Senate debates
Monday, 18 June 2012
Bills
Shipping Reform (Tax Incentives) Bill 2012, Shipping Registration Amendment (Australian International Shipping Register) Bill 2012, Coastal Trading (Revitalising Australian Shipping) Bill 2012, Coastal Trading (Revitalising Australian Shipping) (Consequential Amendments and Transitional Provisions) Bill 2012, Tax Laws Amendment (Shipping Reform) Bill 2012; In Committee
1:03 pm
Barnaby Joyce (Queensland, National Party, Leader of The Nationals in the Senate) Share this | Hansard source
It is always interesting to hear the Labor government talk about a level playing field. I suppose that is why we are about to get ourselves a $23-a-tonne carbon tax when the vast majority of the world does not have one at all. That is an awfully level playing field! I can understand why they talk about a level playing field when even those who are trading in carbon as a product are basically doing their dough—the carbon price is about six or seven bucks. These people who talk about a level playing field like to talk about it, but they are not too good at delivering it. They do not even consider delivering it to our own people. The reality is that we are talking about products where many of them, especially agricultural products, do not deal on a level playing field. We are having to deal, for instance, with grain markets that are some of the most corrupt markets in the world. The National Party believes in the orderly marketing of grain because of the discrepancies that are abundant there.

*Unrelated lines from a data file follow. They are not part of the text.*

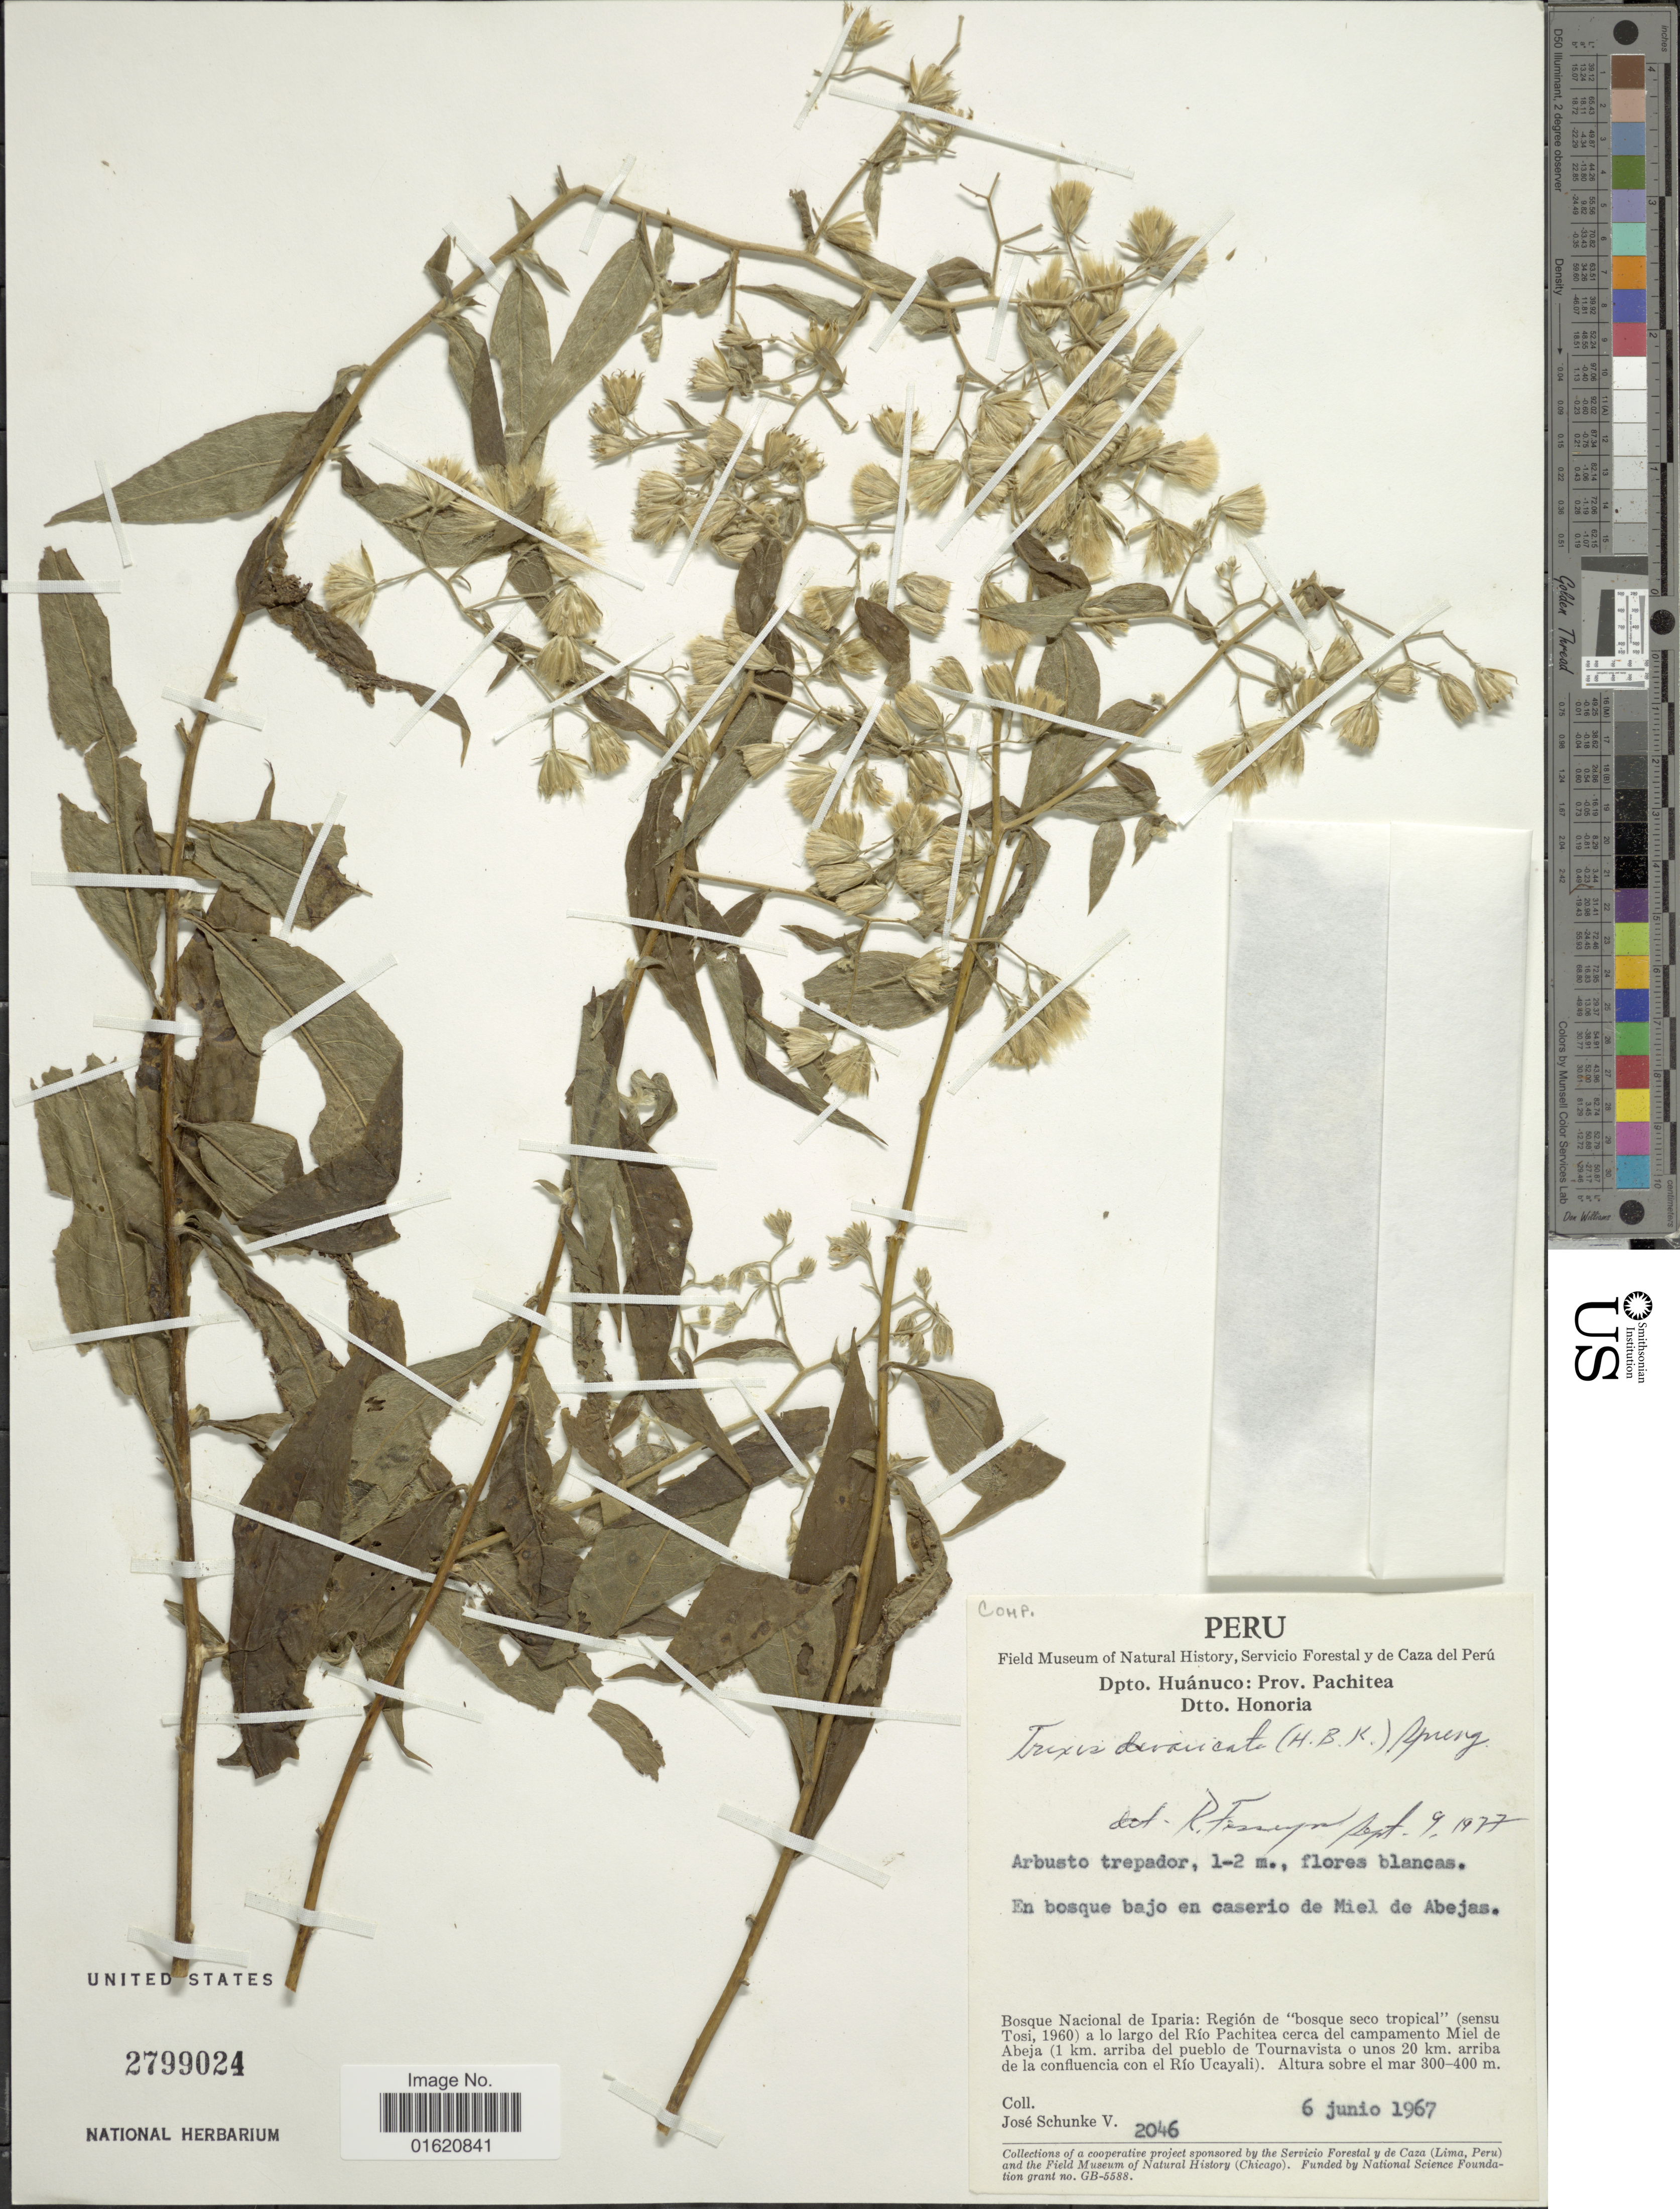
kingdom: Plantae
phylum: Tracheophyta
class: Magnoliopsida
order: Asterales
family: Asteraceae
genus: Trixis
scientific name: Trixis antimenorrhoea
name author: (Schrank) Mart. ex Kuntze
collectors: J. Schunke Vigo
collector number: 2046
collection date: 1967-06-06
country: Peru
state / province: Huánuco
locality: Prov. Pachitea, Dtto. Honoria, en bosque en caserio de Miel de Abejas, Bosque Nacional de Iparia: región de "bosqe seco tropical", (sensu Tosi, 1960) a lo largo del Río Pachitea cerca del campamento Miel de Abeja (1 km. arriba del puebla de Tournavista o unos 20 km. arriba de la confluencia con el Río Ucayali)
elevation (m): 300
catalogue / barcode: US 2799024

However, if you believe in a level playing field then you have to also believe that other people are just going to take advantage of our cost structure when it is in excess of theirs. They will just buy products from somewhere else. We are basically putting ourselves out of our own markets. Why this is so important is that there is no railway line to Indonesia and there is no bridge to China—there is coastal shipping. If we want to put ourselves out of a market or create a distinct disadvantage between us and the markets we need to get to, we will never find a better way than by creating a disadvantage in our coastal shipping areas.
Far from reconsidering our position, I would like the government to answer some of the issues. The government's justification for this package was uncompetitive labour laws on the international stage. That was part of the minister's justification. So I ask the minister: what are the trade exposed industries that the government is considering exempting from Australian labour laws and what impact have Australian labour laws had on the shipping sector?